INSTRUCTIONS TO FOLLOW: Please change "common name" to "vernacular name" in every line of the entries that follow, and leave everything else as it is.

[Collection entries]

____________

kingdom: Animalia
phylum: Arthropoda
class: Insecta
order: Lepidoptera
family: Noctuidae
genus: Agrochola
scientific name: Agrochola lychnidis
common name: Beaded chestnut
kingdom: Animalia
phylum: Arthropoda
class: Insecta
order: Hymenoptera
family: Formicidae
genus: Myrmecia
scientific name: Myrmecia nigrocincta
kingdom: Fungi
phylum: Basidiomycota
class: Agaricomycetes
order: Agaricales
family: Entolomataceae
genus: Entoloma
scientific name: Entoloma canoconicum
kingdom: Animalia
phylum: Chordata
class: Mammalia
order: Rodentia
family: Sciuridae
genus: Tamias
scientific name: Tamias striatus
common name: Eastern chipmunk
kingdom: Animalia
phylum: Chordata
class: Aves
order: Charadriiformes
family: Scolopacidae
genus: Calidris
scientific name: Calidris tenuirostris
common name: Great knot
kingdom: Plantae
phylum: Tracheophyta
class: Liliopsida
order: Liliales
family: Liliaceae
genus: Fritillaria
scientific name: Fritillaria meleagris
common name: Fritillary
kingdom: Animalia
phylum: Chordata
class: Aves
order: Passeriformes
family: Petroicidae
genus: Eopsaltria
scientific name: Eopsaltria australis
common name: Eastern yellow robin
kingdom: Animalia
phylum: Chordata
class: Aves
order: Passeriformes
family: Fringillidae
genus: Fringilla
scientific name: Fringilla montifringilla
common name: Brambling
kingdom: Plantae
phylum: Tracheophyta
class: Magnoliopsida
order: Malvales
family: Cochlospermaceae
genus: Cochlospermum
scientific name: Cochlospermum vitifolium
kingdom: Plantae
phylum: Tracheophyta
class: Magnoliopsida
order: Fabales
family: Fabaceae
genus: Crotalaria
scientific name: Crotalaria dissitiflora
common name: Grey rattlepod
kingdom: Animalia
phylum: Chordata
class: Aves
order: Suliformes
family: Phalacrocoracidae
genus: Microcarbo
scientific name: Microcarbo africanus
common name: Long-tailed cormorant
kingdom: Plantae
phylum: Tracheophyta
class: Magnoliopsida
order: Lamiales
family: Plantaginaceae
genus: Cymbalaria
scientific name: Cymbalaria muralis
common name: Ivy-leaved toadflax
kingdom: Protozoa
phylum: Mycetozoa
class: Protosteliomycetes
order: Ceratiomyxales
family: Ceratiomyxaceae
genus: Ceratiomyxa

____________

REPLY TO THE TASK:
kingdom: Animalia
phylum: Arthropoda
class: Insecta
order: Lepidoptera
family: Noctuidae
genus: Agrochola
scientific name: Agrochola lychnidis
vernacular name: Beaded chestnut
kingdom: Animalia
phylum: Arthropoda
class: Insecta
order: Hymenoptera
family: Formicidae
genus: Myrmecia
scientific name: Myrmecia nigrocincta
kingdom: Fungi
phylum: Basidiomycota
class: Agaricomycetes
order: Agaricales
family: Entolomataceae
genus: Entoloma
scientific name: Entoloma canoconicum
kingdom: Animalia
phylum: Chordata
class: Mammalia
order: Rodentia
family: Sciuridae
genus: Tamias
scientific name: Tamias striatus
vernacular name: Eastern chipmunk
kingdom: Animalia
phylum: Chordata
class: Aves
order: Charadriiformes
family: Scolopacidae
genus: Calidris
scientific name: Calidris tenuirostris
vernacular name: Great knot
kingdom: Plantae
phylum: Tracheophyta
class: Liliopsida
order: Liliales
family: Liliaceae
genus: Fritillaria
scientific name: Fritillaria meleagris
vernacular name: Fritillary
kingdom: Animalia
phylum: Chordata
class: Aves
order: Passeriformes
family: Petroicidae
genus: Eopsaltria
scientific name: Eopsaltria australis
vernacular name: Eastern yellow robin
kingdom: Animalia
phylum: Chordata
class: Aves
order: Passeriformes
family: Fringillidae
genus: Fringilla
scientific name: Fringilla montifringilla
vernacular name: Brambling
kingdom: Plantae
phylum: Tracheophyta
class: Magnoliopsida
order: Malvales
family: Cochlospermaceae
genus: Cochlospermum
scientific name: Cochlospermum vitifolium
kingdom: Plantae
phylum: Tracheophyta
class: Magnoliopsida
order: Fabales
family: Fabaceae
genus: Crotalaria
scientific name: Crotalaria dissitiflora
vernacular name: Grey rattlepod
kingdom: Animalia
phylum: Chordata
class: Aves
order: Suliformes
family: Phalacrocoracidae
genus: Microcarbo
scientific name: Microcarbo africanus
vernacular name: Long-tailed cormorant
kingdom: Plantae
phylum: Tracheophyta
class: Magnoliopsida
order: Lamiales
family: Plantaginaceae
genus: Cymbalaria
scientific name: Cymbalaria muralis
vernacular name: Ivy-leaved toadflax
kingdom: Protozoa
phylum: Mycetozoa
class: Protosteliomycetes
order: Ceratiomyxales
family: Ceratiomyxaceae
genus: Ceratiomyxa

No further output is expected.